Inter folia fulget
Après vous – powiedziała Rose Marie i uchyliła drzwi do podziemnego schronu. To w nim przez najbliższe miesiące dziewięcioro tłumaczy miało pracować nad przekładem Kodu Dedala – światowego bestsellera na miarę powieści Dana Browna. Różnili się od siebie ojczystym językiem, ale też temperamentami, sposobem pracy czy sytuacją rodzinną. Jeden z nich zdradził całą resztę.

Nie ma lepszego przepisu na film detektywistyczny. Zawężone grono, zależnych od siebie podejrzanych skutecznie podtrzymuje nasze zainteresowanie. Zmęczony wyzwaniami przedłużającej się jesieni widz dostaje dzięki temu zabiegowi szczególny prezent. Od momentu rozpoczęcia śledztwa każdy z oglądających Kod Dedala staje się – według upodobań – panną Marple lub Herculesem Poirot i dąży do rozwiązania zagadki.
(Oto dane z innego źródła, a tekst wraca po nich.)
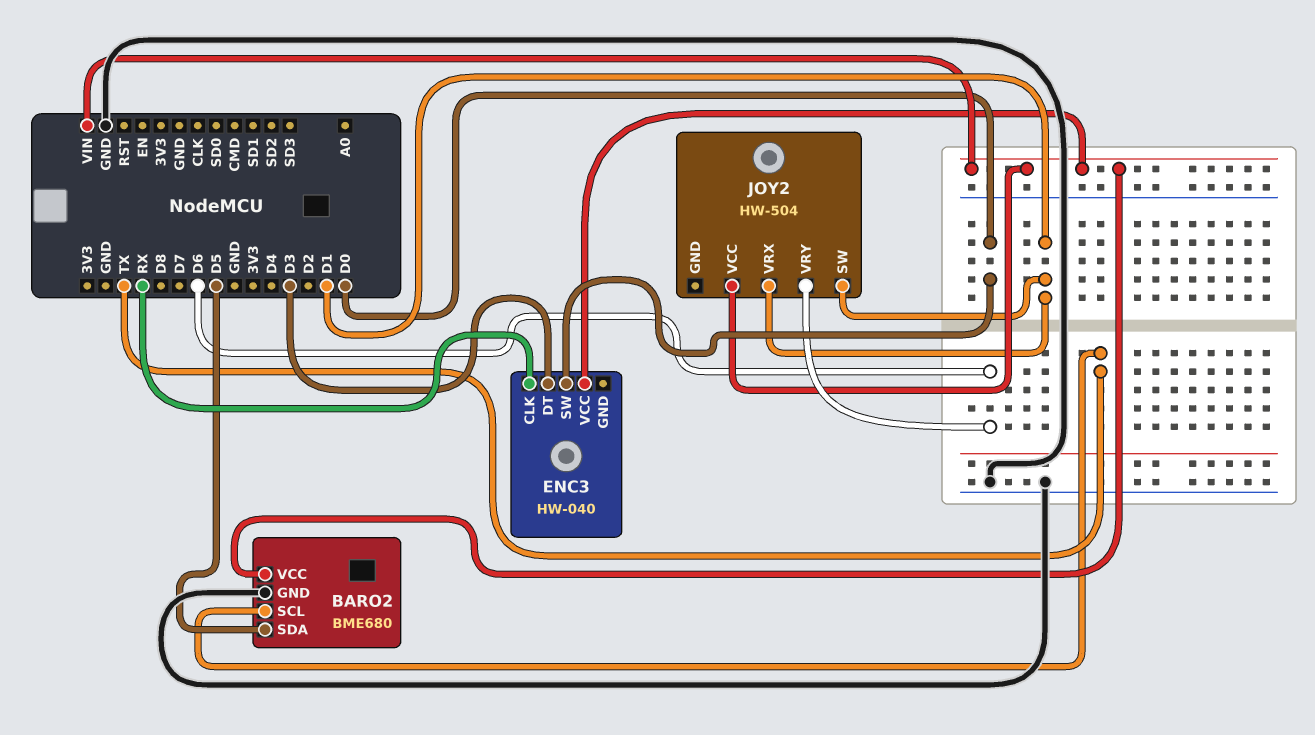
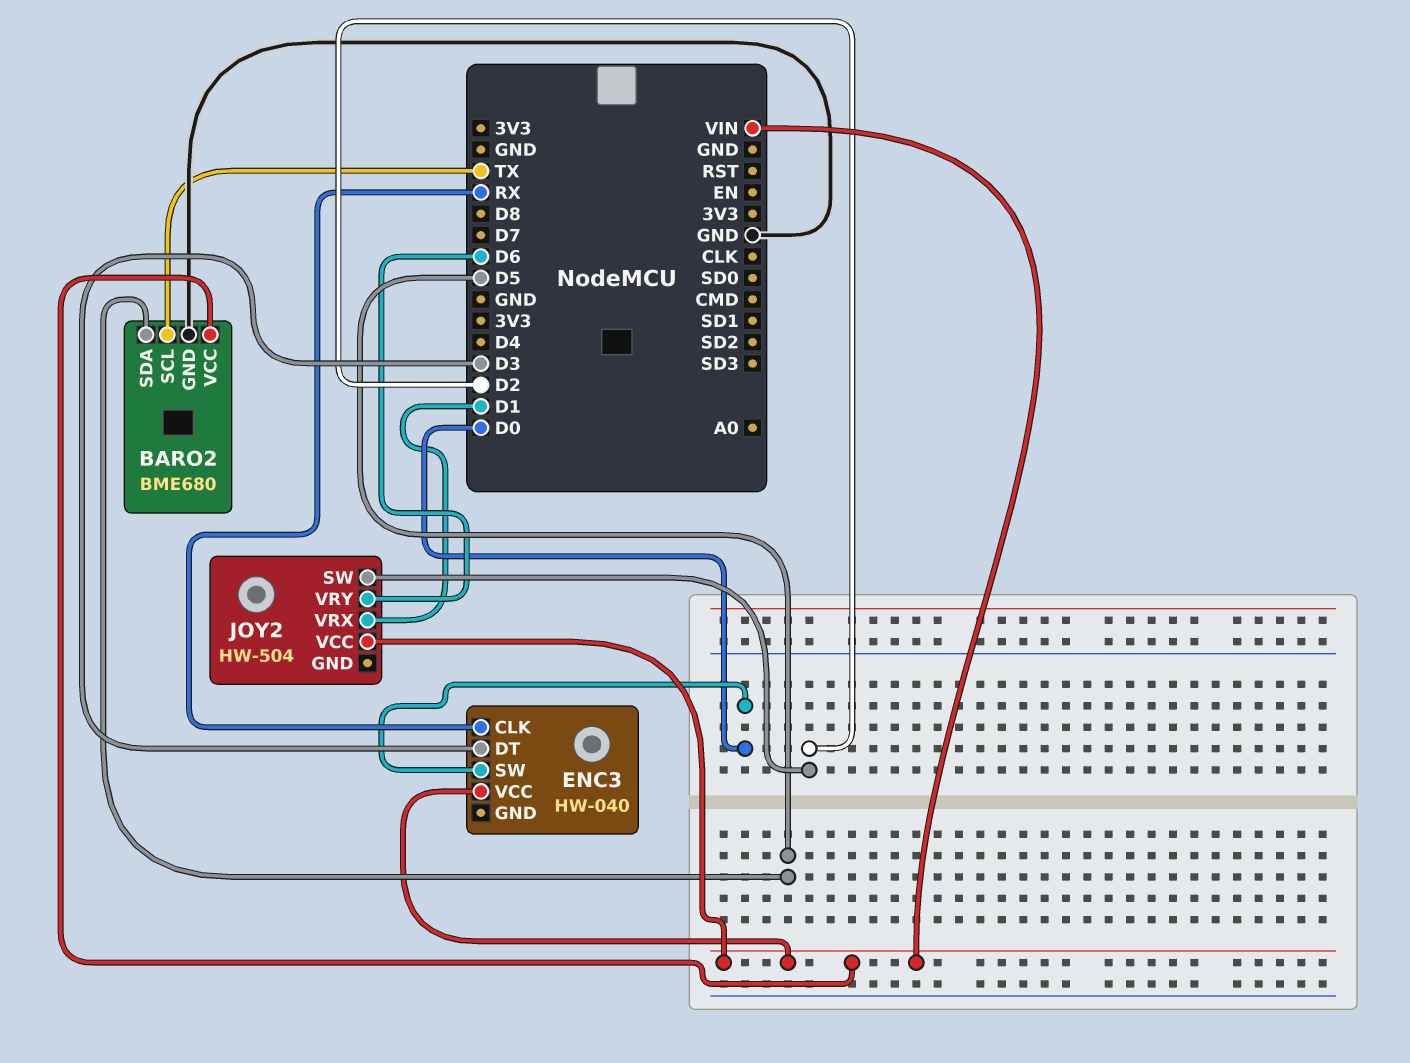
JOY2 pin SW: D1 -> D2

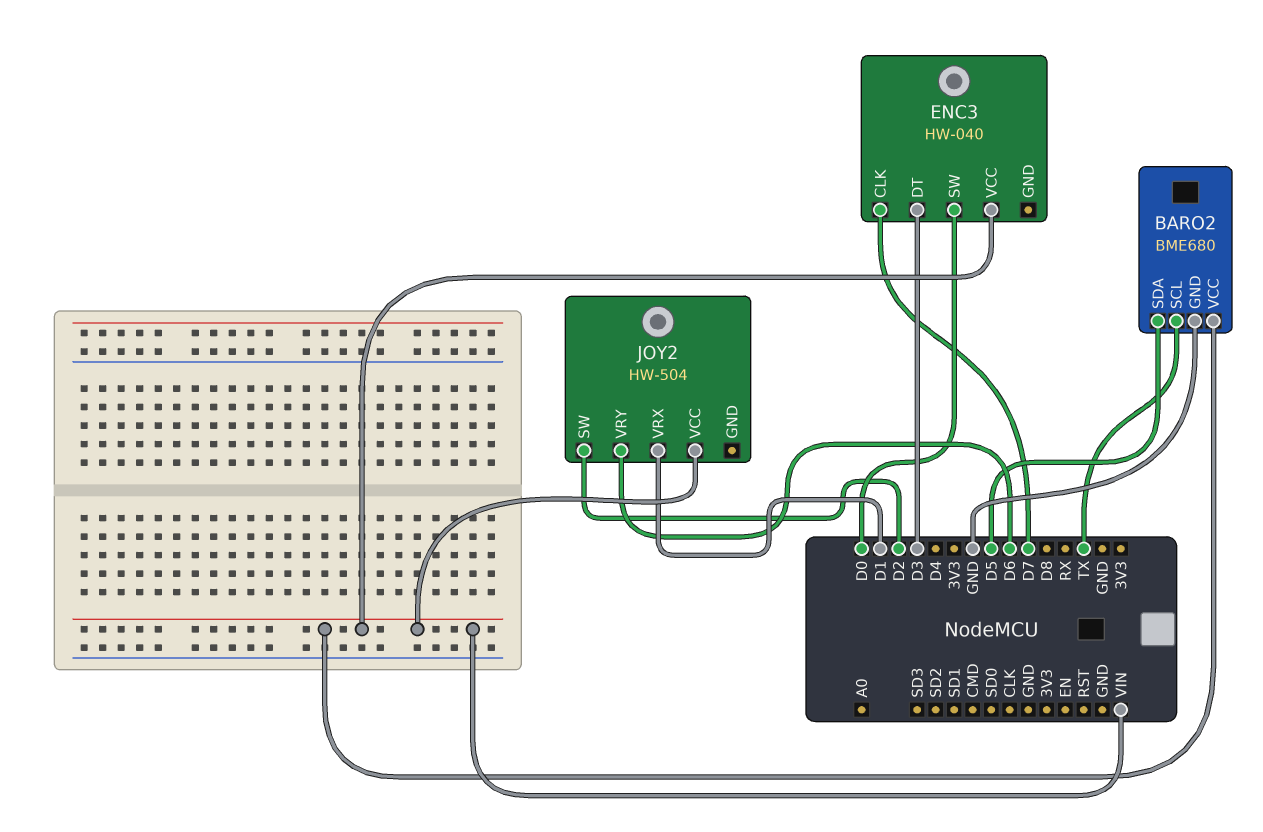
ENC3 pin CLK: RX -> D7

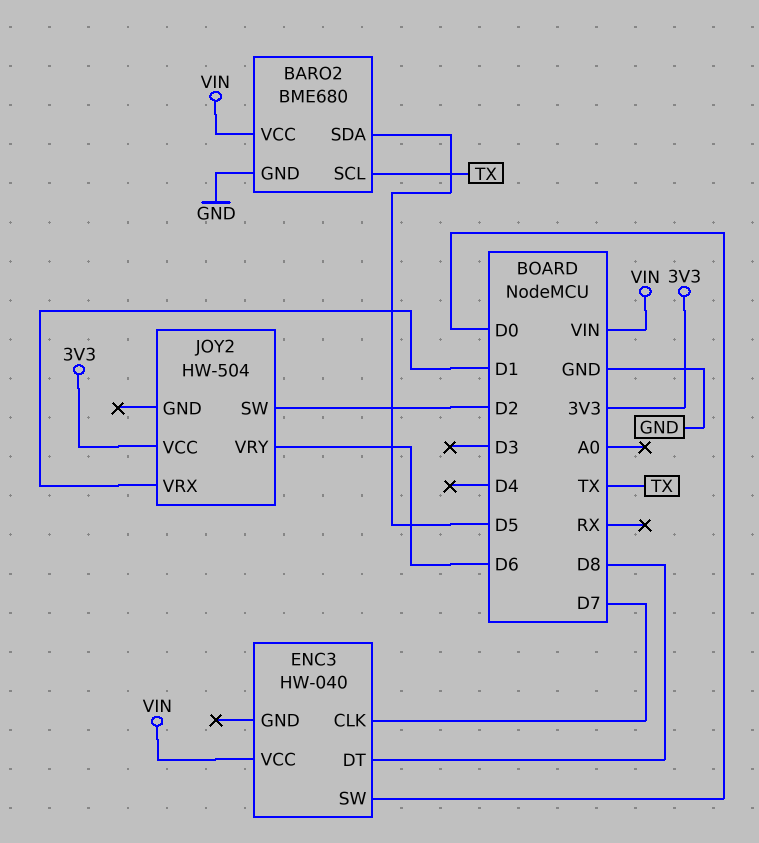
ENC3 pin DT: D3 -> D8
JOY2 pin VCC: VIN -> 3V3

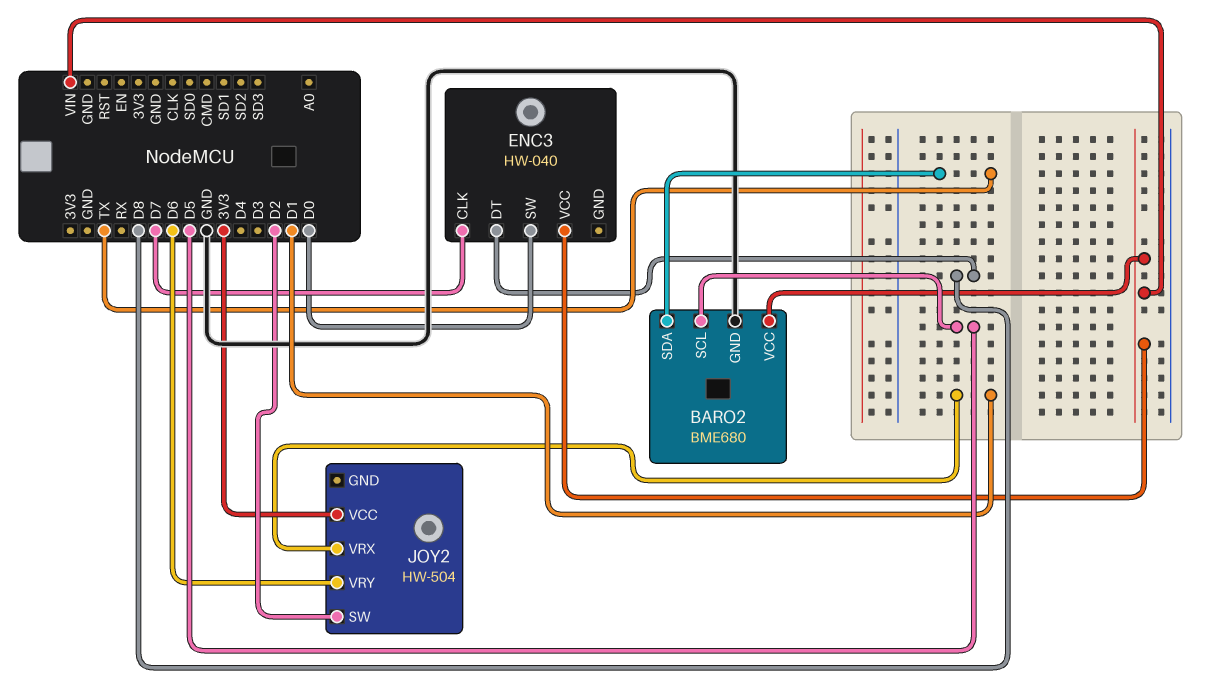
BARO2 pin SCL: TX -> D5
BARO2 pin SDA: D5 -> TX

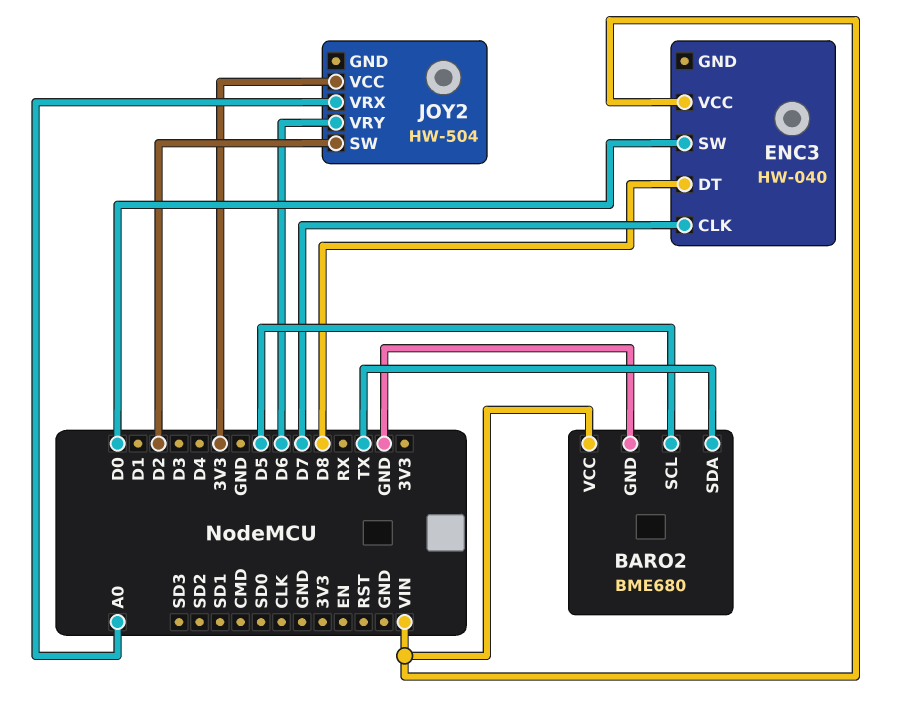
JOY2 pin VRX: D1 -> A0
Kod Dedala to kino gatunkowe, ale podane w odświeżonej wersji. Wykorzystano w nim strategie znane widzom, jednak nadano im więcej dynamizmu. Akcja kilka razy zupełnie zmienia swój bieg, co dla części obiorców może stanowić o jedną woltę za dużo. Dla innych z kolei to wystarczająco, aby przez cały seans nie oderwać oczu od kinowego ekranu. W połowie fabuły poznajemy tożsamość przestępcy, a przynajmniej tak nam się wydaje. Kiedy myślimy, że wiemy już wszystko, akcja zaczyna przyspieszać. Najważniejsze są tutaj dobra zabawa oraz gra z konwencją. Wydaje się, że szkatułkowość Kodu Dedala jest owocem miłości do intrygi i zajmująco opowiedzianych historii.
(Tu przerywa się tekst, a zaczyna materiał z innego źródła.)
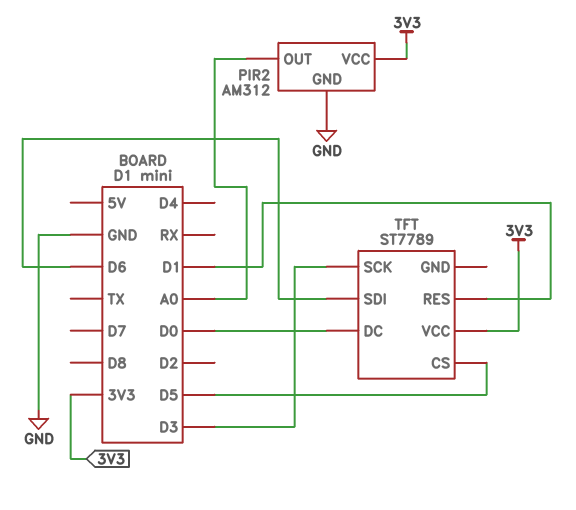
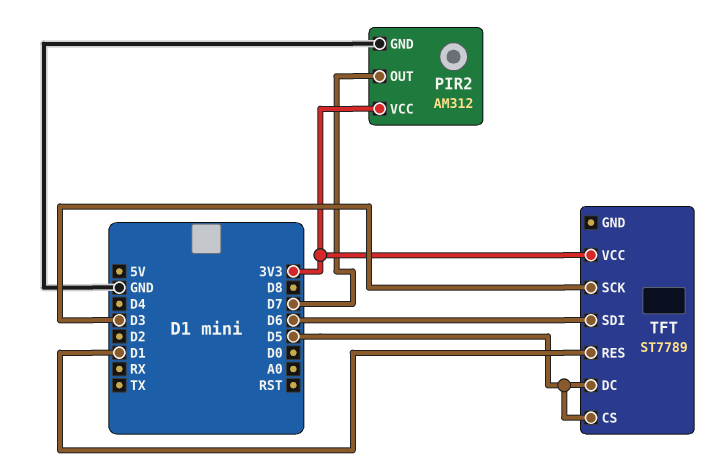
PIR2 pin OUT: A0 -> D7
TFT pin DC: D0 -> D5

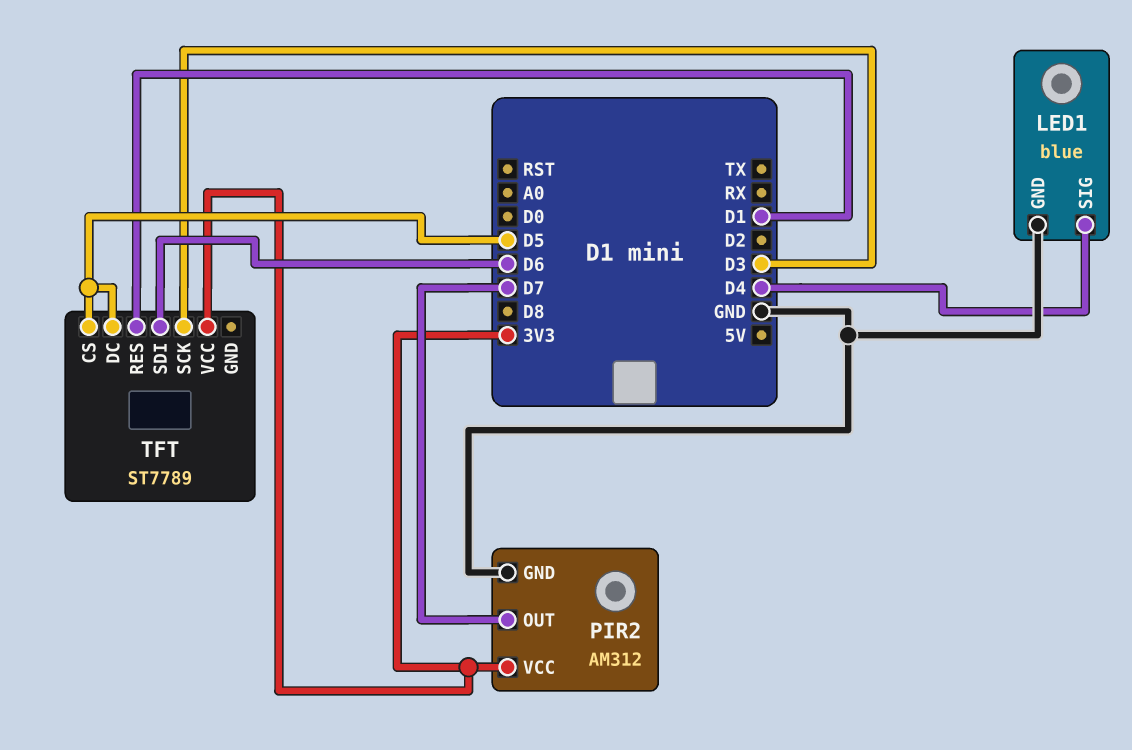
LED1: none -> blue
LED1 pin GND: none -> GND
LED1 pin SIG: none -> D4

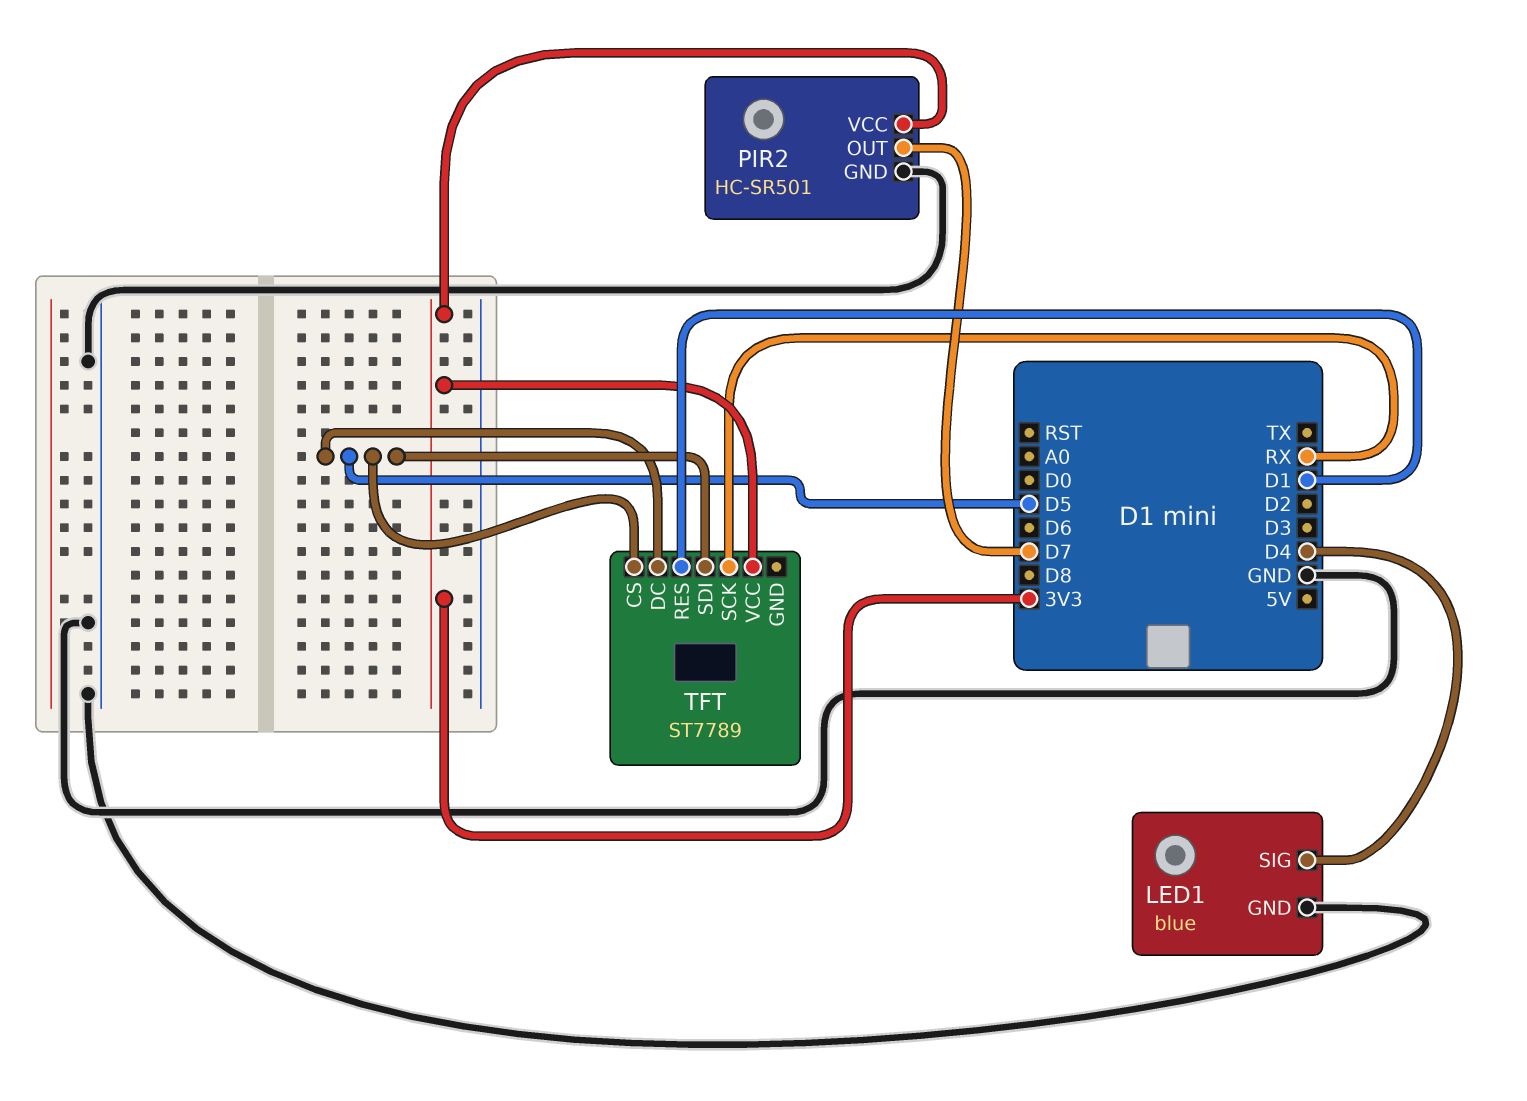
PIR2: AM312 -> HC-SR501
TFT pin SCK: D3 -> RX
TFT pin SDI: D6 -> D5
Można filmowi Régisa Roinsarda zarzucać karykaturalne przerysowanie postaci. Nieznośnie bogaty i równie cyniczny wydawca Angstrom w jednej ze scen smaruje chleb kawiorem. Współczesny widz zapewne może być oburzony sztampą. Nie powinien jednak zapominać, że to nie o wiarygodność tu idzie. Przeciwnie, bo właśnie dostaliśmy zaproszenie do zabawy, w której im postać bardziej wyrazista i zapadająca w pamięć, tym lepiej. Nikt nie obruszał się przecież bezwzględnością Edwarda Ratchetta czy arystokratyczną aurą księżnej Dragomiroff, choć były skrajne i nieco absurdalne.
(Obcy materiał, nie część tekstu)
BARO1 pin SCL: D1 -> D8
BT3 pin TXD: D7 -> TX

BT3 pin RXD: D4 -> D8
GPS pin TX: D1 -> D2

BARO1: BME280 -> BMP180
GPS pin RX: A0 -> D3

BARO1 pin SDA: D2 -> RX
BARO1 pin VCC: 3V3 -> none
Śledztwo musi być pełne suspensu, ale co równie ważne – powinno być stylowe. Film Roinsarda ma w sobie kameralność na miarę zimowego wieczoru. Rozgrywa się w wytwornych wnętrzach zamiejskiej maison. Odtwórcami głównych ról są europejscy aktorzy. Poza dziewczyną Bonda – Olgą Kurylenko – raczej nie są znani szerszej publiczności. To miłe doświadczenie, które pomaga przenieść ciężar uwagi z hollywoodzkich nazwisk na fabułę.
Nie bez znaczenia jest też oryginalność tematu. Tłumacze, choć wykonują szlachetny zawód, raczej nieczęsto trafiają na pierwsze strony gazet za zbrodnicze czyny z nim związane. Za to doskonale znają melodyjność swojego języka, dlatego też niekiedy kwestie w Kodzie Dedala splatają się w brzmieniu flamandzkiego, rosyjskiego, a nawet mandaryńskiego. Dodatkami nie do pogardzenia okażą się zapewne odesłania do świata literatury – Morderstwa w Orient Expressie czy Marcela Prosuta, ale wprawne oko i ucho znajdą ich dużo więcej.

Pozostaje jedynie żałować, że nie zdecydowano się na zachowanie oryginalnego tytułu filmu. Kod Dedala miał chyba budzić skojarzenia ze znanymi już widzom kinowymi propozycjami. Tymczasem, porównanie to nie oddaje Les Traductours sprawiedliwości. Tłumacze wydają się tytułem bardziej nieszablonowym, a co ważniejsze mogącym zaintrygować nie tylko kinomanów, ale też większość książkożerców. Miłośnicy tych dwóch, starych rozrywek są odbiorcami, którzy szczególnie docenią ten obraz.
Nie od dziś przecież wiadomo, że wszystkie wspaniałe historie zaczynają się w wypełnionym ciepłym światłem antykwariacie. Właśnie tam, szczęśliwie zapomnieni przez świat i ludzi bibliofile wznoszą toast słowami inter folia fulget. I tak rodzi się kolejna intrygująca opowieść. Stworzona przez tych, którzy nie przestają wierzyć, że słowa mają wagę i należy otaczać je szczególnym szacunkiem.